Şimdi Çanakkale ile ilgili ne zaman bir materyal görsem, dikkat kesiliyorum. Troya’ya da gittim ama maalesef kapalıydı, o içimde kalan ukdeyle, yeniden giderim ümidiyle okumalara başladım. Tam da böylesi hevesimin arttığı bir dönemde, İbrahim Dizman’ın ‘Suyun ve Rüzgârın Şehri: Çanakkale’ derlemesi kapımı çaldı. Diyebilirim ki bir çırpıda bitirdim kitabı. Birbirinden değerli araştırmacı, yazar, küratör, eski belediye başkanı ve Çanakkale gönüllüsünün kaleme aldığı makalelerden oluşan derleme; Çanakkale’nin tarihini, kültürünü, coğrafyasını, dillerini, âdetlerini, yaşam biçimini merak edenler için fazlasıyla tatmin edici.

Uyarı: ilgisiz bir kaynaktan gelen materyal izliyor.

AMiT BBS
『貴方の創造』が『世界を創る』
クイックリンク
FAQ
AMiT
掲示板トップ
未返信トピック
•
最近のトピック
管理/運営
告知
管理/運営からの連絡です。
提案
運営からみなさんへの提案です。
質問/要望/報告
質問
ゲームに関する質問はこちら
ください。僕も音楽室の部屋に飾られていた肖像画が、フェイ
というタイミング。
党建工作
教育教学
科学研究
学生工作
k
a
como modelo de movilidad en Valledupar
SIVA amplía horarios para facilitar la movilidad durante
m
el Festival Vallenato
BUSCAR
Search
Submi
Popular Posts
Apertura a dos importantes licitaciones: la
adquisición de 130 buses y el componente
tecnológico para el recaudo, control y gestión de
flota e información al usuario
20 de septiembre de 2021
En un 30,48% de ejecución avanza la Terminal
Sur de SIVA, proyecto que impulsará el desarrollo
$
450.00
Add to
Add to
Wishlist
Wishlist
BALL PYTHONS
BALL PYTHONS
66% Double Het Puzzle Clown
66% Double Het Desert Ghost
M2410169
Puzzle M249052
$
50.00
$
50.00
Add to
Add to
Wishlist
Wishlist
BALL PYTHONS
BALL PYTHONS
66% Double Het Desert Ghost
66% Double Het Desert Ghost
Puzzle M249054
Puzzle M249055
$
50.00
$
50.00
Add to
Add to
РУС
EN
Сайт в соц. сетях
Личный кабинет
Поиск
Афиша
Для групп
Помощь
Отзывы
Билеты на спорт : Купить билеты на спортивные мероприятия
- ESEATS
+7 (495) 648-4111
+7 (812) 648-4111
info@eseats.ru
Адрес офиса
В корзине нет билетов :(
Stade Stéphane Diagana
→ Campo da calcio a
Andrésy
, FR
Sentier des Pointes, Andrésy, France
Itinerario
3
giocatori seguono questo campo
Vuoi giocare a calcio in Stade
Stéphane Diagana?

Antik dönemin en önemli merkezlerinden Troya’nın ev sahibi olan bölgede Homeros’un ‘İlyada’sında bahsettiği mitolojik öykülerin peşine de düşüyorsunuz, uçsuz bucaksız ovalarda yaşayan Pomakların yaşam mücadelesinin de. Kitap sizi antikçağdan başlayıp, sosyokültürel değişim süreçlerini ele alarak günümüze kadar dolaştırıyor. Çanakkale’deki kentli hayatı; Yahudilerin, Rumların, Ermenilerin bıraktığı izleri, davullu klarnetli müzik kültürünü, bereketli Yenice’yi, Biga’yı, bağcılığı, Bozcaada ve Gökçeadalı ada kültürünü kitaptaki makalelerle özümsüyorsunuz. Gece yakılan maşıngaların (kuzine) etrafında anlatılan Çanakkale’nin destansı savaş hikâyelerini gözlerinizden yaşlar akarak okurken, tarihin unutulmaz savaşlarına sahne olan bu bölgeye olan bağınız daha da güçleniyor.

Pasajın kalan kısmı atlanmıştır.